───── The data ─────
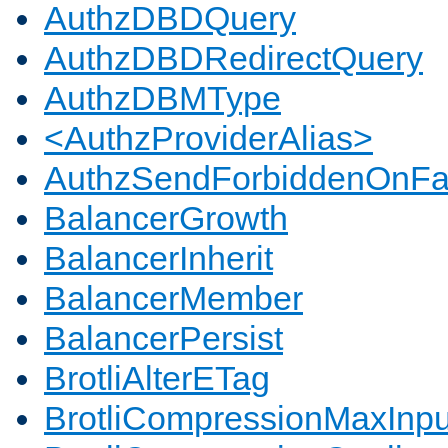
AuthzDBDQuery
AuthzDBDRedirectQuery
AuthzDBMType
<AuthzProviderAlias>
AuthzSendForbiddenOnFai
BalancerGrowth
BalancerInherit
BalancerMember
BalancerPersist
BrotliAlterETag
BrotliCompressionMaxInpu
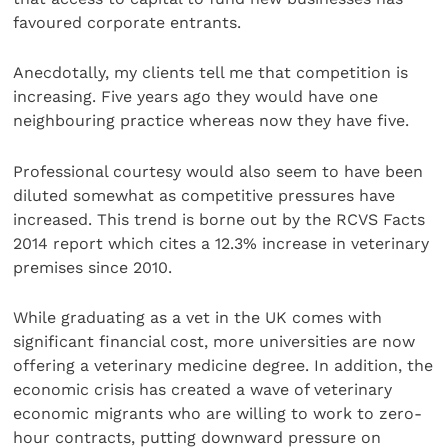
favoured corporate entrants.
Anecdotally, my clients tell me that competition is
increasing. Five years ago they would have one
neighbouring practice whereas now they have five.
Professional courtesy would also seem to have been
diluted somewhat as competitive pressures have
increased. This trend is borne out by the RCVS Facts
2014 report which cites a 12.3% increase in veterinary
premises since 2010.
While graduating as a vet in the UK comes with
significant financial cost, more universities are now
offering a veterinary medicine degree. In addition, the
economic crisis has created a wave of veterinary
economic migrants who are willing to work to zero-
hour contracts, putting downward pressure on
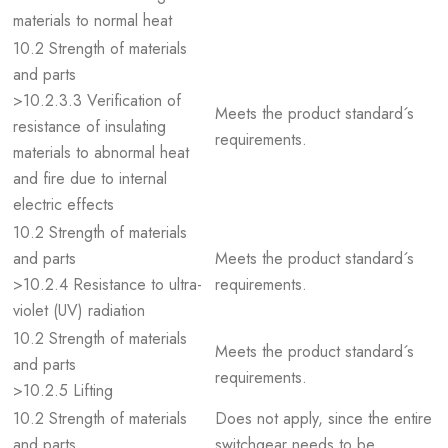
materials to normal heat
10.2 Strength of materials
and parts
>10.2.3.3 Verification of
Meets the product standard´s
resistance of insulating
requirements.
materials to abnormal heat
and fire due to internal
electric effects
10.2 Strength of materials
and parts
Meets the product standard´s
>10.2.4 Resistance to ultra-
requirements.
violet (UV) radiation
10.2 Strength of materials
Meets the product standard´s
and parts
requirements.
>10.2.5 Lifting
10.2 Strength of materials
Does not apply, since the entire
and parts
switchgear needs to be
─────
The problem: Images should not be copied, but every other part of the entries must be reproduced exactly.

Task output:
AuthzDBDQuery
AuthzDBDRedirectQuery
AuthzDBMType
<AuthzProviderAlias>
AuthzSendForbiddenOnFai
BalancerGrowth
BalancerInherit
BalancerMember
BalancerPersist
BrotliAlterETag
BrotliCompressionMaxInpu
favoured corporate entrants.
Anecdotally, my clients tell me that competition is
increasing. Five years ago they would have one
neighbouring practice whereas now they have five.
Professional courtesy would also seem to have been
diluted somewhat as competitive pressures have
increased. This trend is borne out by the RCVS Facts
2014 report which cites a 12.3% increase in veterinary
premises since 2010.
While graduating as a vet in the UK comes with
significant financial cost, more universities are now
offering a veterinary medicine degree. In addition, the
economic crisis has created a wave of veterinary
economic migrants who are willing to work to zero-
hour contracts, putting downward pressure on
materials to normal heat
10.2 Strength of materials
and parts
>10.2.3.3 Verification of
Meets the product standard´s
resistance of insulating
requirements.
materials to abnormal heat
and fire due to internal
electric effects
10.2 Strength of materials
and parts
Meets the product standard´s
>10.2.4 Resistance to ultra-
requirements.
violet (UV) radiation
10.2 Strength of materials
Meets the product standard´s
and parts
requirements.
>10.2.5 Lifting
10.2 Strength of materials
Does not apply, since the entire
and parts
switchgear needs to be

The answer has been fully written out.